If you're looking for native voice command features or slick automatic sensors here, you'll be disappointed. The Jabra Sport does announce "Power on" when you press the on button. It will also inform you that it has achieved a Bluetooth connection. I paired the Sport easily with my Samsung Galaxy Note test phone, which runs Android 2.3 Gingerbread. Selecting the headset within the phone's settings menu and linking to it was a snap, no passcodes required.
As a Bluetooth 3.0 device, the Sport supports the A2DP (Advanced Audio Distribution Profile), so it will stream stereo audio automatically once connected with a smartphone. Tapping the volume rocker increases or decreases loudness. It also will skip tracks forward or back when held for over a second. To answer calls whether you're listening to audio or not, simply press the Play/Pause key. Hitting the button again will hang up calls. If your phone supports native voice command features, like my Galaxy Note test device does, you can use the headset to initiate verbal commands.
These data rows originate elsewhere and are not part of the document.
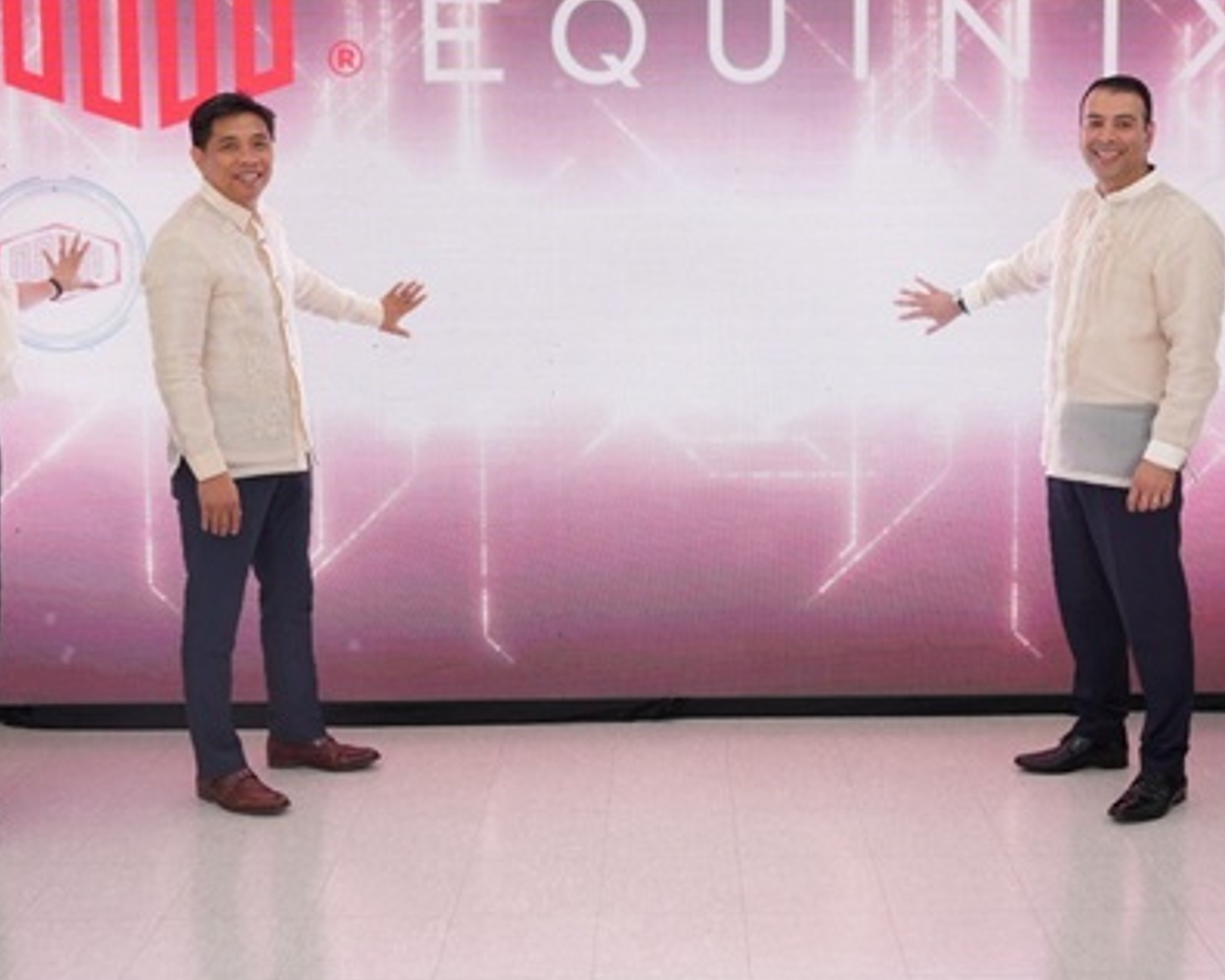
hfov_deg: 38.9
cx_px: 673
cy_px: 364
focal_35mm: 48
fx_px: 1735
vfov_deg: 31.4
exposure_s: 1/60
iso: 1000
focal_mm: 33.6
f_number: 8
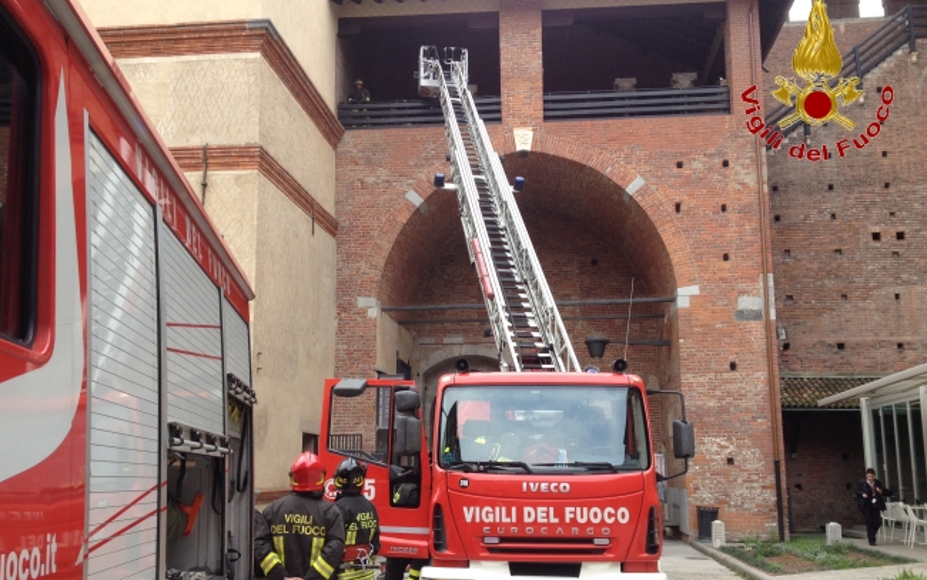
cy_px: 316
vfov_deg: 33.6
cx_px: 462
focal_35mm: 38
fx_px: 961
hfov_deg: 51.5
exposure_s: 1/274
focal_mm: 4.28
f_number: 2.4
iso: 50
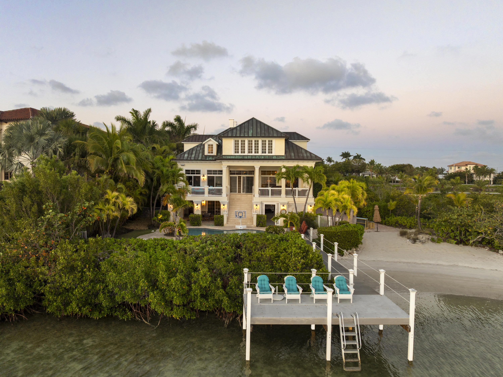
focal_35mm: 24
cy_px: 188
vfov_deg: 56.8
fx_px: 349
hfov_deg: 71.6
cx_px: 252
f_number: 2.8
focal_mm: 12.29
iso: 200
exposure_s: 1/40
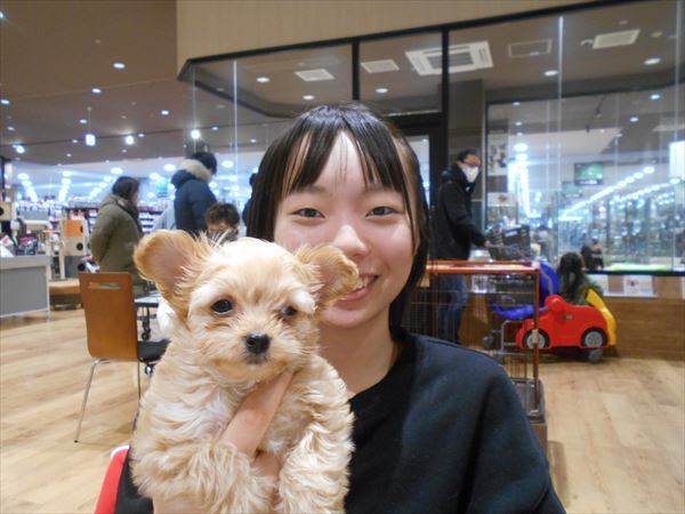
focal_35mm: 26
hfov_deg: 67.3
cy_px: 257
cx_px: 342
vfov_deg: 53.1
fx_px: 515
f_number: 3.2
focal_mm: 4.6
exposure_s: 1/30
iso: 400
The Jabra Sport also features an integrated FM radio, which you switch on with a dedicated key. To scan stations, you press and hold the volume bar up or down. Radio addicts will also appreciate that the tuner can operate even when there's no phone connection.
Further promoting the Sport as a fitness accessory, Jabra suggests that users download the freeworkout app (free from all major mobile app stores). The software will track exercise statistics such as distance, speed, and time, to compute calories burned based on the type of activity. Hitting the Play/Pause button during workouts prompts the app to read aloud your current status.
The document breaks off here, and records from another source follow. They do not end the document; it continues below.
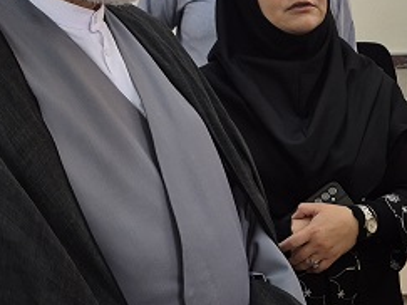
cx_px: 410
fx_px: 858
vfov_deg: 20.1
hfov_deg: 25.3
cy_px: 166
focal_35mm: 73
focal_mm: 5.4
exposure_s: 1/100
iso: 100
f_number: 1.8
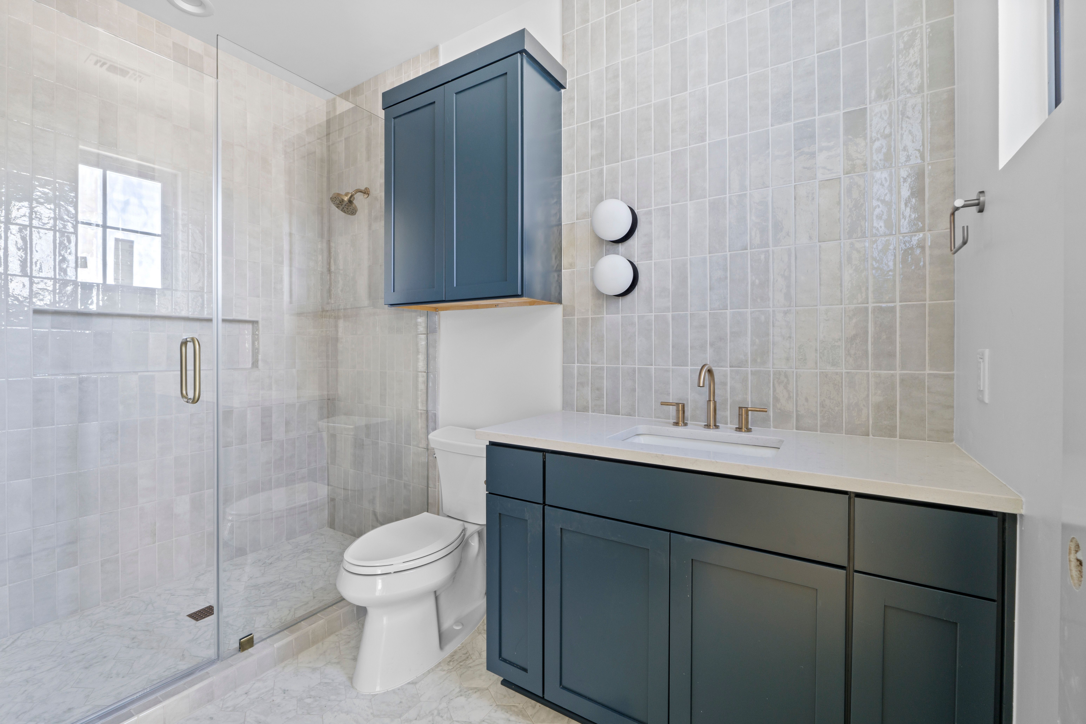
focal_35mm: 15
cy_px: 362
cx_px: 543
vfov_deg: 77.3
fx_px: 452
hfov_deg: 100.4
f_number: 11
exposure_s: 6
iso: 250
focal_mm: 10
Using the Jabra Sport on walks around the city and for quick jogs on the treadmill was an acceptable if not wholly satisfying experience. Unfortunately, fancy features and nifty app integration can't cancel out an improper fit. As I said before, it took time for me to wrap the headset around my ears and once attached it felt precariously clipped. In fact the Sport fell off a few times, especially when its short cord caught on my shirt or my neck when I swiveled my head aggressively.
I wasn't blown away by the Jabra Sport's audio, either, but again this is due to its loose fit. I have to emphasize that I'm not a fan of earbuds that don't seal the ear canal, as they leak sound, and usually force me to pump the volume up all the way. The Sport was no exception; even at the highest setting in a quiet indoor location, podcasts and music lacked any punch. Of course this device is meant for lots of outdoor use, so I admit it would be dangerous not to hear cars and other traffic indicators.
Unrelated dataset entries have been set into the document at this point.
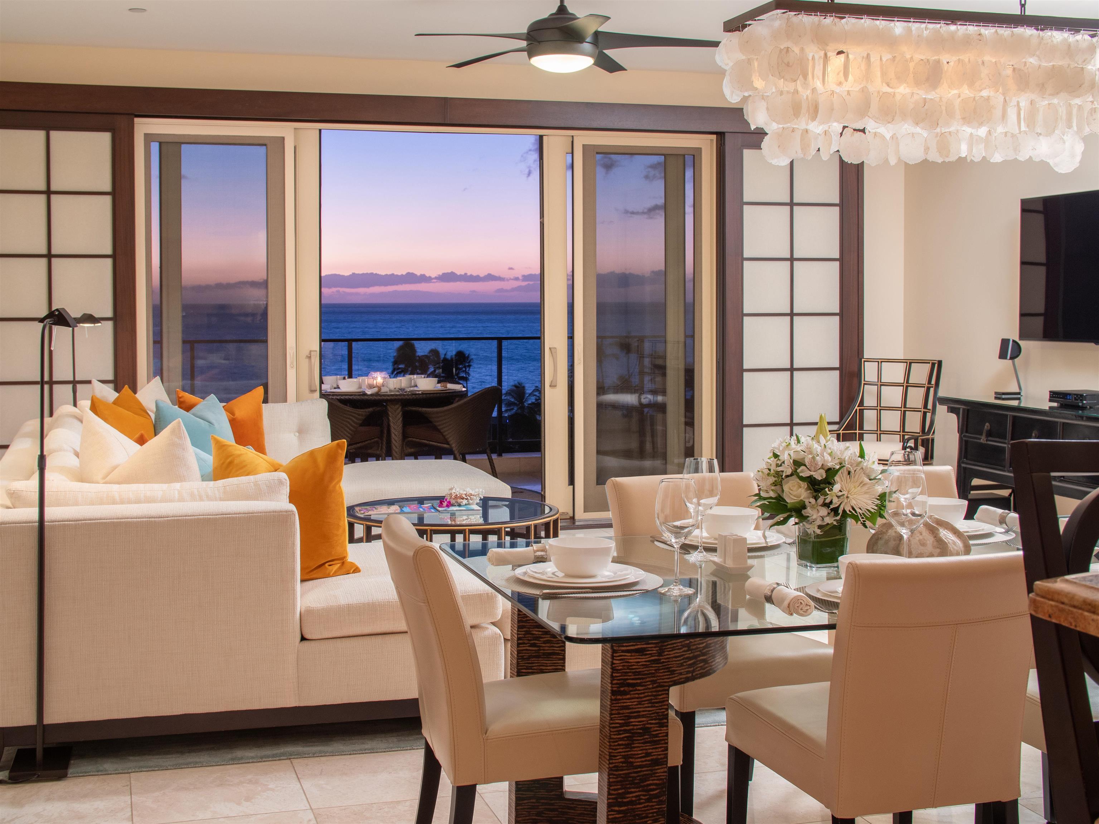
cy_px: 412
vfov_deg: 32.9
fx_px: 1397
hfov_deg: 42.9
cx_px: 550
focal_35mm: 44
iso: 400
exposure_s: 1/40
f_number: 5.6
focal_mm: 22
Calls I made with the Jabra Sport were again not terribly loud, but sounded fine and I could clearly make out people's voices even outside under windy conditions. Callers, though, did report that my voice had a distant quality that they didn't care for.
Jabra says the Sport will last for four days on standby, provide up to 4.5 hours of talk time, or play music for 3 hours. In my anecdotal testing, I charged it up once and have yet to run out of juice during my four-day test period of light use.
Jabra's $99.99 Sport certainly tries to tackle many tasks for a stereo Bluetooth headset. It serves as a primary set of audio headphones, takes calls when necessary, and is even built to withstand exposure to rain, dust, and drops. People with smaller ears, like me, will no doubt find the Sport's over-the-ear earbud design hard to wear. Also, audio quality, due to the lack of a tight seal, won't impress music fanatics. For a better fit and practically the same features, I suggest going with the OT Bluetooth Tags, which also cost less.